**PROBLEM STATEMENT**
"pixel" appears in how many lines of the entries? State only the number.

[Items from a data source]
-------------------------
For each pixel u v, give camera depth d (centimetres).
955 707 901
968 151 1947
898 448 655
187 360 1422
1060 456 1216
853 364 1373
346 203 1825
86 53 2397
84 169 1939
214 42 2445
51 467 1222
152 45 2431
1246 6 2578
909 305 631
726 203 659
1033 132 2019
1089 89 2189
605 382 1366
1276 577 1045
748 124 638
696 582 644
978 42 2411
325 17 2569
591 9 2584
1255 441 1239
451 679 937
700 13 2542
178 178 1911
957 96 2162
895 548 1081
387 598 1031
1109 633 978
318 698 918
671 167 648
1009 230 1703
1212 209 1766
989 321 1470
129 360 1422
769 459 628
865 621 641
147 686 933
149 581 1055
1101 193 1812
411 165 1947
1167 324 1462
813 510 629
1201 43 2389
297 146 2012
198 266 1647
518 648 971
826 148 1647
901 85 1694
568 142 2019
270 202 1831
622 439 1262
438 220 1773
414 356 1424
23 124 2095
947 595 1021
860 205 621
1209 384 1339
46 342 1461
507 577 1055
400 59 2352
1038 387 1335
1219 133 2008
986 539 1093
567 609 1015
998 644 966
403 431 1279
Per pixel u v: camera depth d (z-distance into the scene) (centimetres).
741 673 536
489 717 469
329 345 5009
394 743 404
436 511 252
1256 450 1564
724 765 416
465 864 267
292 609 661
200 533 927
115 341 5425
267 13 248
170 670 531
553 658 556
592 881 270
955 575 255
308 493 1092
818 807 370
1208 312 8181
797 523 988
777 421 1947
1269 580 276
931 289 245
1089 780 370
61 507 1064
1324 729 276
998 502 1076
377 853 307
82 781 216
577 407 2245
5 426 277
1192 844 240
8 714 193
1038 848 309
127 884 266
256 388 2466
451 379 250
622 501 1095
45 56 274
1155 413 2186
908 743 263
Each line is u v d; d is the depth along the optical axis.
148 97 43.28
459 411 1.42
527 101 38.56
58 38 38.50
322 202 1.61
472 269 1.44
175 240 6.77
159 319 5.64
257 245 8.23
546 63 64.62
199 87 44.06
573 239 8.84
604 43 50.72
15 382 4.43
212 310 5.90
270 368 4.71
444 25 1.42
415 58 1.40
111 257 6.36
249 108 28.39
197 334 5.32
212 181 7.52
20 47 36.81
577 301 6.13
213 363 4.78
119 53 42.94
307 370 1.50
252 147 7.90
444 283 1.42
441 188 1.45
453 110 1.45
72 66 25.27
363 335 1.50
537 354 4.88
-------------------------
**WRITTEN SOLUTION**
2